Partial pressures refer to the pressure exerted by individual gas components in a mixture of gases. In a chemical reaction involving gases, each gas contributes to the total pressure based on its mole fraction in the mixture. Partial pressures are essential when analyzing reactions under equilibrium, as they allow us to calculate the equilibrium constant for reactions involving gaseous substances.

To calculate partial pressures at equilibrium conditions:

• Identify initial partial pressures of each reactant and product.
• Account for changes in these pressures as the reaction proceeds to equilibrium.
• Use the changes to find the equilibrium partial pressures, considering individual gas consumption and formation rates.

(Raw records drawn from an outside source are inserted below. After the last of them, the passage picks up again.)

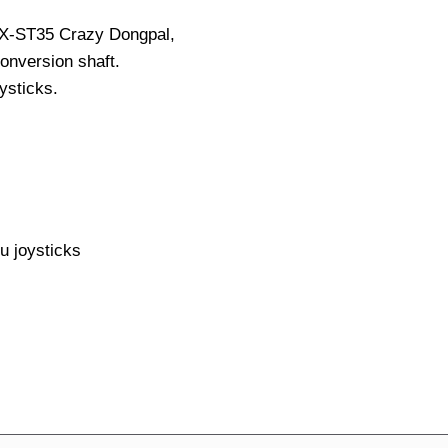
X-ST35 Crazy Dongpal,
onversion shaft.
ysticks.
 joysticks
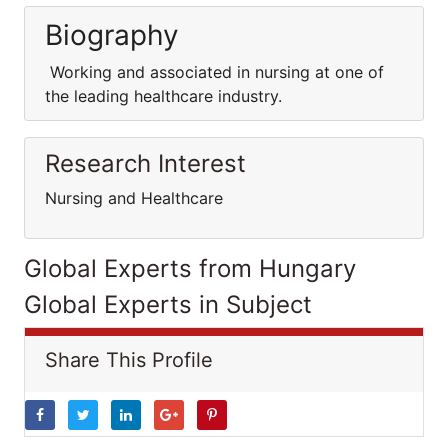
Biography
Working and associated in nursing at one of
the leading healthcare industry.
Research Interest
Nursing and Healthcare
Global Experts from Hungary
Global Experts in Subject
Share This Profile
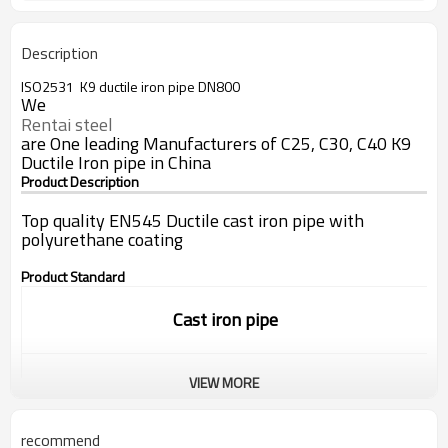
Description
ISO2531 K9 ductile iron pipe DN800
We
Rentai steel
are One leading Manufacturers of C25, C30, C40 K9
Ductile Iron pipe in China
Product Description
Top quality EN545 Ductile cast iron pipe with
polyurethane coating
Product Standard
Cast iron pipe
VIEW MORE
Standard:
ISO9001/EN545/EN598
recommend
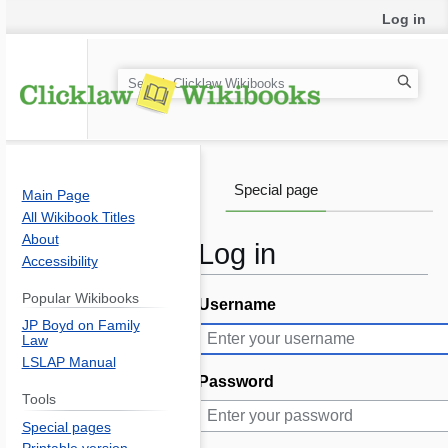
Log in
S
e
a
r
c
Special page
Main Page
h
All Wikibook Titles
About
Log in
Accessibility
Popular Wikibooks
Username
Jump
Jump
JP Boyd on Family
to
to
Law
navigation
search
LSLAP Manual
Password
Tools
Special pages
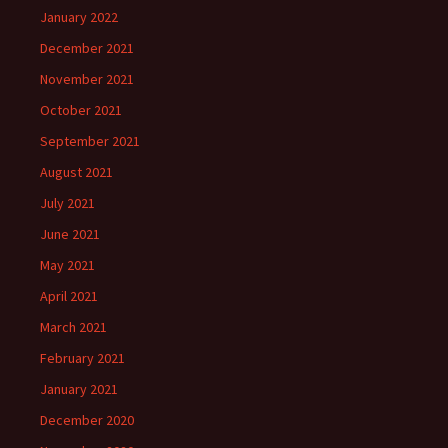
January 2022
December 2021
November 2021
October 2021
September 2021
August 2021
July 2021
June 2021
May 2021
April 2021
March 2021
February 2021
January 2021
December 2020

In the given exercise, the initial partial pressures of methane and iodine are specified, allowing us to calculate changes as the reaction approaches equilibrium. This method aids in determining the proportion of each reactant and product at equilibrium, thus providing insight into the reaction dynamics.

Reaction Quotient

The Reaction Quotient (\(Q_p\) in terms of partial pressures) is a ratio similar to the equilibrium constant, but it's used for any state of the reaction, not just at equilibrium. Calculating the reaction quotient helps to determine the direction a reaction will proceed to reach equilibrium.

To calculate \(Q_p\), use the expression:\[ Q_p = \frac{[\text{Products}]}{[\text{Reactants}]} \]Before the reaction reaches equilibrium:

• If \(Q_p < K_p\), the reaction will proceed forward to produce more products until equilibrium is reached.
• If \(Q_p > K_p\), the reaction will shift to produce more reactants until equilibrium is achieved.
• If \(Q_p = K_p\), the system is already at equilibrium.

Understanding \(Q_p\) and its comparison with \(K_p\) in this exercise provides practical insights into the state of the reaction throughout its progress, indicating whether adjustments are needed to achieve equilibrium.